Anna avait vingt quatre ans.
Je me souviens d’elle courant dans les prés de coquelicots comme si je voyais ces images au ralenti. Elle faisait souvent la ronde avec nos enfants et derrière la croisée je l’observais sans qu’elle ne le sache..
C’était tout bonheur, c’était le sourire aux dents si blanches, lèvres pulpeuses mais à peine charnues, c’était, c’était Anna !
A la tombée du soir lorsque le soleil s’évanouissait derrière les collines, la lumière prenait une étrange couleur mordorée. Alors tout le monde pénétrait dans cette grande demeure et les rires fusaient du seuil aux étages. Elle était belle Anna et nos enfants resplendissaient devant leur mère.
Entre nous pas besoin de parler d’amour, nous le savions, un simple baiser sur le front, un simple effleurement des doigts sous la table lorsque nous avions des invités et nous savions que nous , tous, c’était pour toujours.
Je pense qu’elle était heureuse Anna, entourée des siens.
Certes je n’étais pas souvent là, pris entre mon bureau de la résidence et celui de l’usine de couteau que j’avais repris de père, mais il fallait bien assurer son bonheur et notre train de vie.
Un matin alors que je cherchais du bout de la main le sein d’Anna dans les draps de soie, je senti le vent froid de la fenêtre encore ouverte.
Lorsque enfin j’ouvrais les yeux, la coiffeuse en face du lit était vide de toute lotion, de tout peigne.
L’angoisse me prit à la gorge.
- Où était elle ?
Anna était encore là, présente comme un bout de papier vite griffonné sur le bord d’une table :
- Charles, ne m’en veuillez pas, je vous quitte, je souffre, j’étouffe ici, je veux vivre, comprenez vous, vivre ! signé Anna
Alors j’ai bondi dans les chambres d’Emilie et de Julien ! Personne !
Anna, ma douce, mon ombre, mon soleil, ma vie, venait de s’enfuir avec le sang de mon sang, ma chair, me laissant seul désincarné.

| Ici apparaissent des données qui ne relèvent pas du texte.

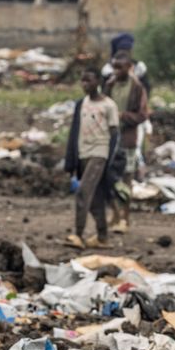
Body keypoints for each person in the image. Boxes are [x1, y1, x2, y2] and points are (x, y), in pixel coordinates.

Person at [64, 68, 120, 249]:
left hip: (99, 153)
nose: (85, 85)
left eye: (88, 81)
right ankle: (102, 236)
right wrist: (71, 160)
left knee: (82, 192)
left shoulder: (108, 105)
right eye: (82, 81)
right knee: (95, 197)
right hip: (83, 152)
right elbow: (75, 131)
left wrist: (108, 160)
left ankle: (78, 234)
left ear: (98, 82)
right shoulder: (81, 104)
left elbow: (114, 134)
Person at [104, 50, 148, 234]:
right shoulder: (109, 85)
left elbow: (142, 114)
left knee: (127, 179)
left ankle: (125, 217)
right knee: (109, 178)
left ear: (129, 68)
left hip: (128, 139)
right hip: (110, 139)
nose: (116, 71)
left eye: (119, 67)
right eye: (114, 67)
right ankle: (114, 213)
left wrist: (122, 116)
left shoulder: (137, 88)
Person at [101, 33, 153, 178]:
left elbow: (142, 110)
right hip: (112, 129)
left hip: (129, 127)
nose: (117, 71)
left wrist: (123, 116)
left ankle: (136, 177)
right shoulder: (109, 77)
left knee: (132, 155)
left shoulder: (137, 81)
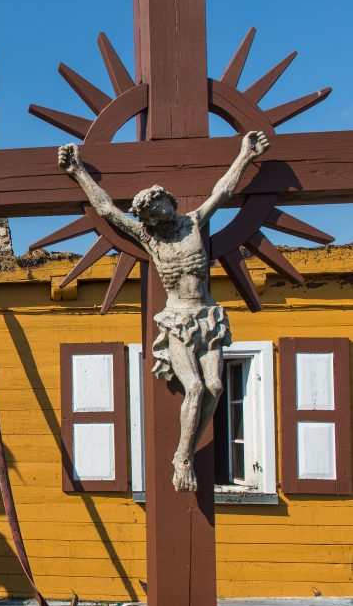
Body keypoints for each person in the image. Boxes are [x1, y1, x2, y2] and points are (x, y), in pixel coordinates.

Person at [58, 131, 269, 492]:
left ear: (169, 203)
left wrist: (245, 156)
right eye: (152, 212)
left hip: (209, 316)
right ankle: (183, 457)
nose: (160, 214)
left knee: (216, 386)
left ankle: (184, 450)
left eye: (161, 206)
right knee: (196, 387)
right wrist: (78, 171)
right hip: (178, 319)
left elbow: (223, 192)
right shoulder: (150, 238)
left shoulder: (193, 223)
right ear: (148, 220)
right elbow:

C’est à cet instant paraît il d’après la femme de chambre que mon regard a changé. Il est devenu triste, fuyant, acide, mauvais. Et je me suis mis à la haïr.
Pendant des jours, j’ai parcouru des kilomètres à sa recherche dans la Deudion-Bouton sans aucun résultat.
C’était un matin pâle, tout comme moi, un matin d’hiver sans ressource, un matin de pauvre.
Dans ce matin pauvre les peupliers accompagnaient l’hiver jusqu’à leurs cimes. Près du lac j’ai cru apercevoir Julien, alors j’ai couru, me brisant les hanches dans ces fausses herbes pointues et,
J’ai tiré
J’ai tiré de sang froid dans l’hiver glacial, ne touchant personne, la balle rebondissant dans l’eau
J’ai tiré pour faire peur, pour monter ma haine, j’ai tiré...
Il y a vingt ans maintenant que j’ai tiré, et je vois Anna derrière la croisée. Je n’ai plus rien, je ne suis plus rien.
Un simple numéro derrière des barreaux !
Anna avait vingt quatre ans.
Je me souviens d’elle courant dans les prés de coquelicots comme si je voyais ces images au ralenti. Elle faisait souvent la ronde avec nos enfants et derrière la croisée je l’observais sans qu’elle ne le sache..et pourtant je l’aimais.